# INSTRUCTIONS TO FOLLOW
Exactly the lines from the beginning of the records below through the line with "letter-spacing: 1.1px;" must be given again, without pictures.

(User interface change data)
================
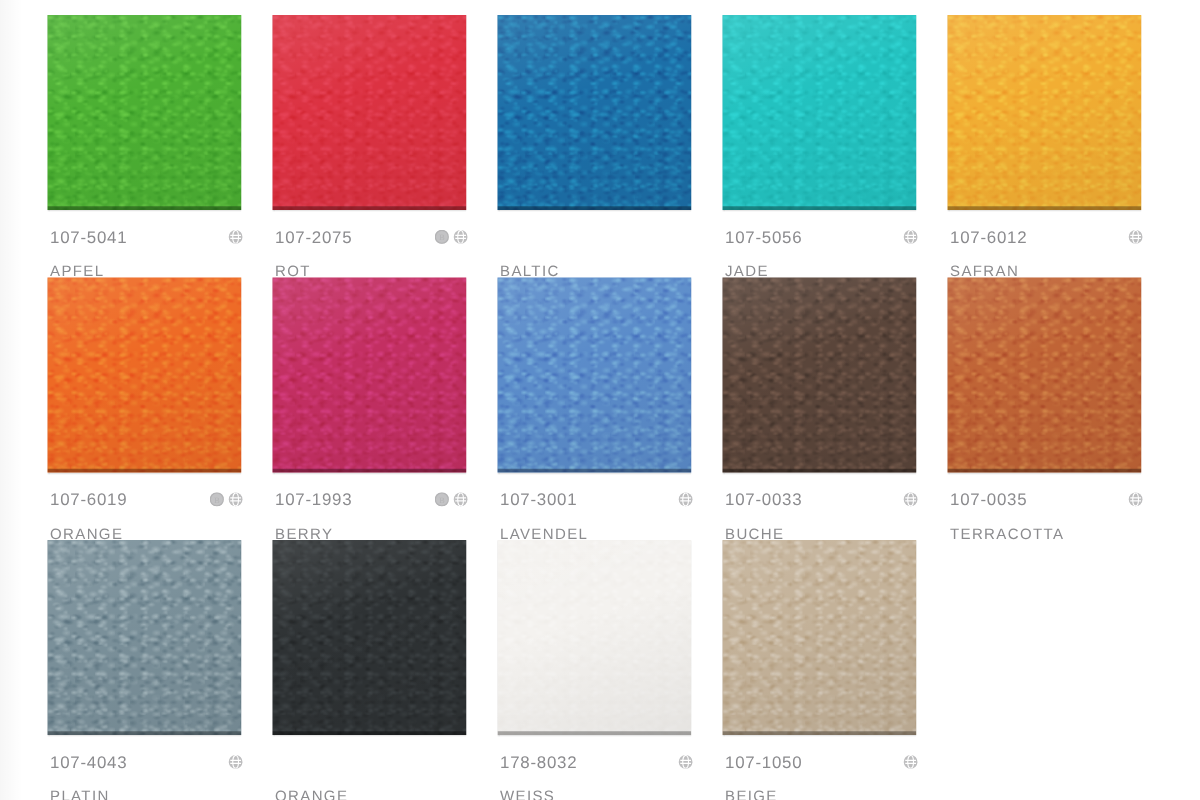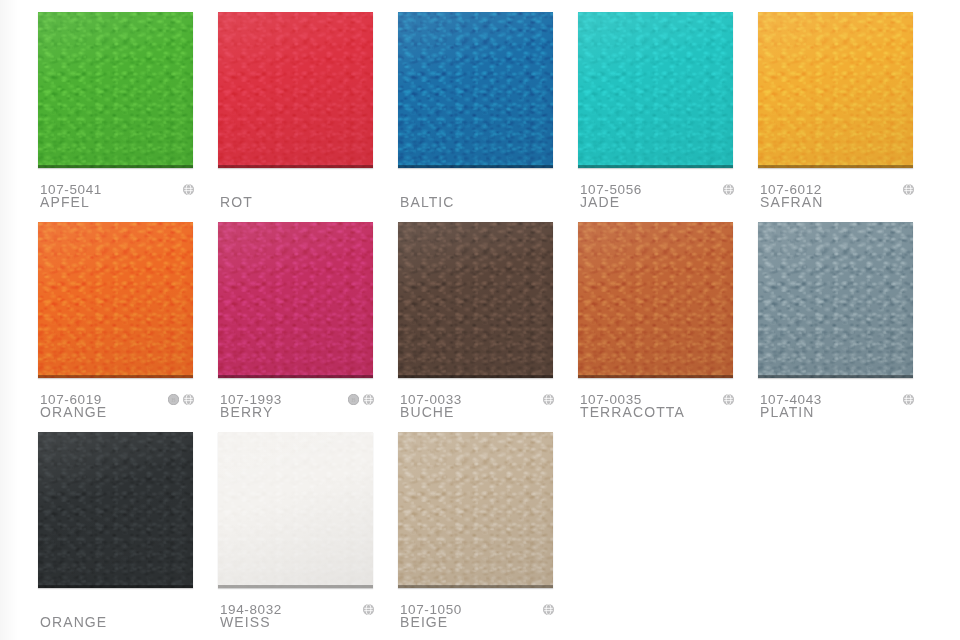--- a/index.html
+++ b/index.html
@@ -115,22 +115,22 @@
     height: 11px;
     border-radius: 50%;
     position: relative;
     background: #b9b9bb;
     opacity: 0.85;
   }
   .badge svg { display: block; }
   .name {
     position: absolute;
     left: 2px;
-    top: 182px;
-    font-size: 14px;
+    top: 198px;
+    font-size: 12px;
     letter-spacing: 1.1px;
     color: #8b8b8e;
     font-family: "Liberation Sans", sans-serif;
     white-space: nowrap;
   }
   
   .scan-shadow-left {
     position: absolute;
     left: 0; top: 0; bottom: 0; width: 18px;
     background: linear-gradient(to right, rgba(0,0,0,0.035), rgba(0,0,0,0));
@@ -162,123 +162,161 @@
           </span>
         </div>
         <div class="name">APFEL</div>
       </div>
       <div class="swatch-cell">
         <div class="chip" style="background: rgb(220, 50, 66);">
           <div class="grain"></div>
           <div class="sheen"></div>
           <div class="edge"></div>
         </div>
-        <div class="name">ROT</div>
-      </div>
-      <div class="swatch-cell">
-        <div class="chip" style="background: rgb(28, 111, 168);">
-          <div class="grain"></div>
-          <div class="sheen"></div>
-          <div class="edge"></div>
-        </div>
-        <div class="name">BALTIC</div>
-      </div>
-      <div class="swatch-cell">
-        <div class="chip" style="background: rgb(35, 194, 192);">
-          <div class="grain"></div>
-          <div class="sheen"></div>
-          <div class="edge"></div>
-        </div>
-        <div class="label-row">
-          <span class="code">107-5056</span>
-          <span class="badges">
-            <span class="badge">
-              <svg width="11" height="11" viewBox="0 0 11 11">
-                <circle cx="5.5" cy="5.5" r="5.2" fill="#b3b3b5"></circle>
-                <path d="M1.2 4.3 H9.8 M1.2 6.7 H9.8" stroke="#ffffff" stroke-width="0.9"></path>
-                <ellipse cx="5.5" cy="5.5" rx="2.3" ry="5.1" fill="none" stroke="#ffffff" stroke-width="0.9"></ellipse>
-              </svg>
-            </span>
-          </span>
-        </div>
-        <div class="name">JADE</div>
-      </div>
-      <div class="swatch-cell">
-        <div class="chip" style="background: rgb(242, 174, 51);">
-          <div class="grain"></div>
-          <div class="sheen"></div>
-          <div class="edge"></div>
-        </div>
-        <div class="label-row">
-          <span class="code">107-6012</span>
-          <span class="badges">
-            <span class="badge">
-              <svg width="11" height="11" viewBox="0 0 11 11">
-                <circle cx="5.5" cy="5.5" r="5.2" fill="#b3b3b5"></circle>
-                <path d="M1.2 4.3 H9.8 M1.2 6.7 H9.8" stroke="#ffffff" stroke-width="0.9"></path>
-                <ellipse cx="5.5" cy="5.5" rx="2.3" ry="5.1" fill="none" stroke="#ffffff" stroke-width="0.9"></ellipse>
-              </svg>
-            </span>
-          </span>
-        </div>
-        <div class="name">SAFRAN</div>
-      </div>
-      <div class="swatch-cell">
-        <div class="chip" style="background: rgb(238, 106, 37);">
-          <div class="grain"></div>
-          <div class="sheen"></div>
-          <div class="edge"></div>
-        </div>
-        <div class="label-row">
-          <span class="code">107-6019</span>
+        <div class="label-row">
+          <span class="code">107-2075</span>
           <span class="badges">
             <span class="badge">
               <svg width="11" height="11" viewBox="0 0 11 11">
                 <circle cx="5.5" cy="5.5" r="5.2" fill="none" stroke="#a8a8aa" stroke-width="1"></circle>
                 <text x="5.5" y="8" font-size="6.5" text-anchor="middle" fill="#a8a8aa" font-family="Liberation Serif, serif">B</text>
               </svg>
             </span>
             <span class="badge">
               <svg width="11" height="11" viewBox="0 0 11 11">
                 <circle cx="5.5" cy="5.5" r="5.2" fill="#b3b3b5"></circle>
                 <path d="M1.2 4.3 H9.8 M1.2 6.7 H9.8" stroke="#ffffff" stroke-width="0.9"></path>
                 <ellipse cx="5.5" cy="5.5" rx="2.3" ry="5.1" fill="none" stroke="#ffffff" stroke-width="0.9"></ellipse>
               </svg>
             </span>
           </span>
         </div>
-        <div class="name">ORANGE</div>
-      </div>
-      <div class="swatch-cell">
-        <div class="chip" style="background: rgb(195, 47, 98);">
-          <div class="grain"></div>
-          <div class="sheen"></div>
-          <div class="edge"></div>
-        </div>
-        <div class="label-row">
-          <span class="code">107-1993</span>
+        <div class="name">ROT</div>
+      </div>
+      <div class="swatch-cell">
+        <div class="chip" style="background: rgb(28, 111, 168);">
+          <div class="grain"></div>
+          <div class="sheen"></div>
+          <div class="edge"></div>
+        </div>
+        <div class="name">BALTIC</div>
+      </div>
+      <div class="swatch-cell">
+        <div class="chip" style="background: rgb(35, 194, 192);">
+          <div class="grain"></div>
+          <div class="sheen"></div>
+          <div class="edge"></div>
+        </div>
+        <div class="label-row">
+          <span class="code">107-5056</span>
+          <span class="badges">
+            <span class="badge">
+              <svg width="11" height="11" viewBox="0 0 11 11">
+                <circle cx="5.5" cy="5.5" r="5.2" fill="#b3b3b5"></circle>
+                <path d="M1.2 4.3 H9.8 M1.2 6.7 H9.8" stroke="#ffffff" stroke-width="0.9"></path>
+                <ellipse cx="5.5" cy="5.5" rx="2.3" ry="5.1" fill="none" stroke="#ffffff" stroke-width="0.9"></ellipse>
+              </svg>
+            </span>
+          </span>
+        </div>
+        <div class="name">JADE</div>
+      </div>
+      <div class="swatch-cell">
+        <div class="chip" style="background: rgb(242, 174, 51);">
+          <div class="grain"></div>
+          <div class="sheen"></div>
+          <div class="edge"></div>
+        </div>
+        <div class="label-row">
+          <span class="code">107-6012</span>
+          <span class="badges">
+            <span class="badge">
+              <svg width="11" height="11" viewBox="0 0 11 11">
+                <circle cx="5.5" cy="5.5" r="5.2" fill="#b3b3b5"></circle>
+                <path d="M1.2 4.3 H9.8 M1.2 6.7 H9.8" stroke="#ffffff" stroke-width="0.9"></path>
+                <ellipse cx="5.5" cy="5.5" rx="2.3" ry="5.1" fill="none" stroke="#ffffff" stroke-width="0.9"></ellipse>
+              </svg>
+            </span>
+          </span>
+        </div>
+        <div class="name">SAFRAN</div>
+      </div>
+      <div class="swatch-cell">
+        <div class="chip" style="background: rgb(238, 106, 37);">
+          <div class="grain"></div>
+          <div class="sheen"></div>
+          <div class="edge"></div>
+        </div>
+        <div class="label-row">
+          <span class="code">107-6019</span>
           <span class="badges">
             <span class="badge">
               <svg width="11" height="11" viewBox="0 0 11 11">
                 <circle cx="5.5" cy="5.5" r="5.2" fill="none" stroke="#a8a8aa" stroke-width="1"></circle>
                 <text x="5.5" y="8" font-size="6.5" text-anchor="middle" fill="#a8a8aa" font-family="Liberation Serif, serif">B</text>
               </svg>
             </span>
             <span class="badge">
               <svg width="11" height="11" viewBox="0 0 11 11">
                 <circle cx="5.5" cy="5.5" r="5.2" fill="#b3b3b5"></circle>
                 <path d="M1.2 4.3 H9.8 M1.2 6.7 H9.8" stroke="#ffffff" stroke-width="0.9"></path>
                 <ellipse cx="5.5" cy="5.5" rx="2.3" ry="5.1" fill="none" stroke="#ffffff" stroke-width="0.9"></ellipse>
               </svg>
             </span>
           </span>
         </div>
+        <div class="name">ORANGE</div>
+      </div>
+      <div class="swatch-cell">
+        <div class="chip" style="background: rgb(195, 47, 98);">
+          <div class="grain"></div>
+          <div class="sheen"></div>
+          <div class="edge"></div>
+        </div>
+        <div class="label-row">
+          <span class="code">107-1993</span>
+          <span class="badges">
+            <span class="badge">
+              <svg width="11" height="11" viewBox="0 0 11 11">
+                <circle cx="5.5" cy="5.5" r="5.2" fill="none" stroke="#a8a8aa" stroke-width="1"></circle>
+                <text x="5.5" y="8" font-size="6.5" text-anchor="middle" fill="#a8a8aa" font-family="Liberation Serif, serif">B</text>
+              </svg>
+            </span>
+            <span class="badge">
+              <svg width="11" height="11" viewBox="0 0 11 11">
+                <circle cx="5.5" cy="5.5" r="5.2" fill="#b3b3b5"></circle>
+                <path d="M1.2 4.3 H9.8 M1.2 6.7 H9.8" stroke="#ffffff" stroke-width="0.9"></path>
+                <ellipse cx="5.5" cy="5.5" rx="2.3" ry="5.1" fill="none" stroke="#ffffff" stroke-width="0.9"></ellipse>
+              </svg>
+            </span>
+          </span>
+        </div>
         <div class="name">BERRY</div>
       </div>
       <div class="swatch-cell">
+        <div class="chip" style="background: rgb(91, 140, 202);">
+          <div class="grain"></div>
+          <div class="sheen"></div>
+          <div class="edge"></div>
+        </div>
+        <div class="label-row">
+          <span class="code">107-3001</span>
+          <span class="badges">
+            <span class="badge">
+              <svg width="11" height="11" viewBox="0 0 11 11">
+                <circle cx="5.5" cy="5.5" r="5.2" fill="#b3b3b5"></circle>
+                <path d="M1.2 4.3 H9.8 M1.2 6.7 H9.8" stroke="#ffffff" stroke-width="0.9"></path>
+                <ellipse cx="5.5" cy="5.5" rx="2.3" ry="5.1" fill="none" stroke="#ffffff" stroke-width="0.9"></ellipse>
+              </svg>
+            </span>
+          </span>
+        </div>
+        <div class="name">LAVENDEL</div>
+      </div>
+      <div class="swatch-cell">
         <div class="chip" style="background: rgb(90, 69, 58);">
           <div class="grain"></div>
           <div class="sheen"></div>
           <div class="edge"></div>
         </div>
         <div class="label-row">
           <span class="code">107-0033</span>
           <span class="badges">
             <span class="badge">
               <svg width="11" height="11" viewBox="0 0 11 11">
@@ -339,21 +377,21 @@
         </div>
         <div class="name">ORANGE</div>
       </div>
       <div class="swatch-cell">
         <div class="chip" style="background: rgb(244, 242, 239);">
           <div class="grain"></div>
           <div class="sheen"></div>
           <div class="edge"></div>
         </div>
         <div class="label-row">
-          <span class="code">194-8032</span>
+          <span class="code">178-8032</span>
           <span class="badges">
             <span class="badge">
               <svg width="11" height="11" viewBox="0 0 11 11">
                 <circle cx="5.5" cy="5.5" r="5.2" fill="#b3b3b5"></circle>
                 <path d="M1.2 4.3 H9.8 M1.2 6.7 H9.8" stroke="#ffffff" stroke-width="0.9"></path>
                 <ellipse cx="5.5" cy="5.5" rx="2.3" ry="5.1" fill="none" stroke="#ffffff" stroke-width="0.9"></ellipse>
               </svg>
             </span>
           </span>
         </div>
================
# RESPONSE TO THE TASK
--- a/index.html
+++ b/index.html
@@ -115,22 +115,22 @@
     height: 11px;
     border-radius: 50%;
     position: relative;
     background: #b9b9bb;
     opacity: 0.85;
   }
   .badge svg { display: block; }
   .name {
     position: absolute;
     left: 2px;
-    top: 182px;
-    font-size: 14px;
+    top: 198px;
+    font-size: 12px;
     letter-spacing: 1.1px;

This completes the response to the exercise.